StevenBos.com - about (me)aning, understanding, robots

The Microsoft Kinect version 2

posted on: 6 march 2014

I LOVE BEING ON THE CUTTING EDGE of human computer interaction. The FIN, a ring based interaction device, the MYO an arm based interaction device or the EPOC a brain based one. Or a full body sensor suit like PRIOVR or the more mainstream novelties like the GLASS and RIFT.

I wish I had the time to take these wildly crazy inventions to new User Experiences. They help solve one of the biggest challenges of this digital millennia: "how to make sense of unbounded and unstructured Big Data" . How? They allow to interact with data in natural ways using gestures, speech and even thoughts. And just as interestingly, convert the body or its states to strategic data points in the process. It's called "the quantized self", a term to remember. Another such tool is the Kinect, a 3D camera. The first generation Kinect was so revolutionary - bringing the price point of > E10.000 to E200 - that one can wonder what prevented 3D camera technology from consumer introduction. The Kinect sparked a new age for gamers and interaction researchers.

But that was 2010. This year, Microsoft will release the Kinect V2 which is a huge upgrade in almost every aspect. HD resolution, better depth sensing technology (ToF vs Structured Light) and feature streams that are beyond thrilling - heart rate detection, physics models, etc. Compared to the new PS4 Eye, which uses a different tech to determine depth, it is superior in every way but one. The framerate of the Kinect remains at 30fps, while the Eye can do up to 320x192 @ 240fps. In Computer Vision research the general complexity level can be viewed as: Detection > Recognition > Tracking. With Tracking being the hardest task. So for tracking objects, faster is better. With 30fps fast motions will suffer from motion blur and thus require some sort of post-processing (a research field in itself). Ah but there still needs to be room for a V3 right ;)
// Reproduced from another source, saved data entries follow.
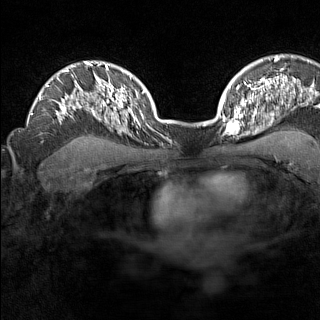
Breast MRI (dynamic contrast-enhanced), one axial slice; position 107 of 160 along the scan axis; dynamic contrast-enhanced series, time point 2 of 7 at this slice position (early post-contrast); 1.5 T; TE 1.8 ms, TR 5 ms; 1 mm slice thickness; 320 × 320 image matrix, field of view 267 × 267 mm. Female patient.
Outlined on this slice (semi-automatic segmentation, software-assisted and operator-edited):
- enhancing-tissue mask used for the functional tumour volume (all voxels passing the contrast-enhancement thresholds inside the analysis volume; usually the tumour): bounding box (x1, y1, x2, y2) in pixels: (225, 110, 245, 137)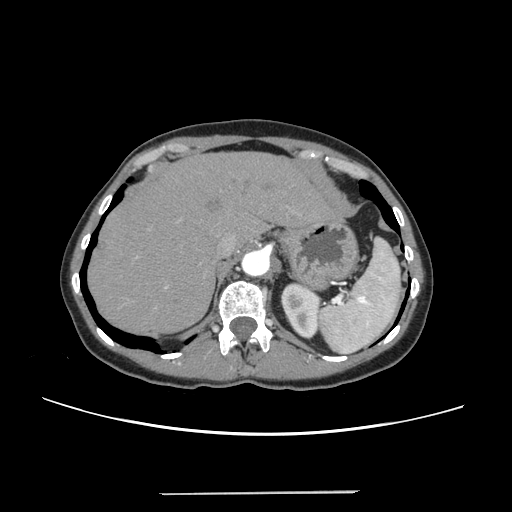
Contrast-enhanced abdominal CT, one axial slice; slice 189 of 240 in the series (ordered by position); intravenous contrast given; soft-tissue window (W 400 / L 40 HU); 512 × 512 image matrix, field of view 371 × 371 mm. Case-level facts recorded for this patient, not image findings: patient: female, age 52 years at operation; diagnosis: colorectal cancer liver metastases, imaged before liver resection; multiple liver metastases: no; largest metastasis: 1.5 cm; disease in both lobes: no.
Outlined on this slice (expert manual segmentation):
- hepatic veins: bounding box [x1, y1, x2, y2] px = [220, 235, 235, 254]
- liver: [89, 153, 335, 334]
- planned liver remnant (the part of the liver to remain after resection): [89, 153, 335, 335]
- portal vein (with intrahepatic branches): [166, 218, 180, 288]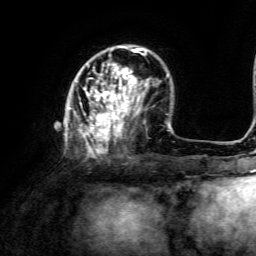
Breast MRI, one axial slice; cropped to one breast; dynamic contrast-enhanced series, time point 2 of 6 at this slice position (early post-contrast); 3 T; TE 4.6 ms, TR 8.8 ms; 1.2 mm slice thickness; 256 × 256 image matrix, field of view 190 × 190 mm. Female patient.
Structures marked on this image (semi-automatic segmentation, software-assisted and operator-edited):
- enhancing-tissue mask used for the functional tumour volume (all voxels passing the contrast-enhancement thresholds inside the analysis volume; usually the tumour): bounding box [x1, y1, x2, y2] px = [68, 45, 146, 157]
To be honest up to this point I haven't played a lot with the V2. The Speech Recognition API is not out yet, but might be with the next Developer Preview SDK update. I'm only interested in the whole picture - the multimodal bells and whistles. The moment it hits my computer, I will start integrating the V2 in my RTC Framework (see other post) and show off the results here. I'll keep you posted!

Steven Bos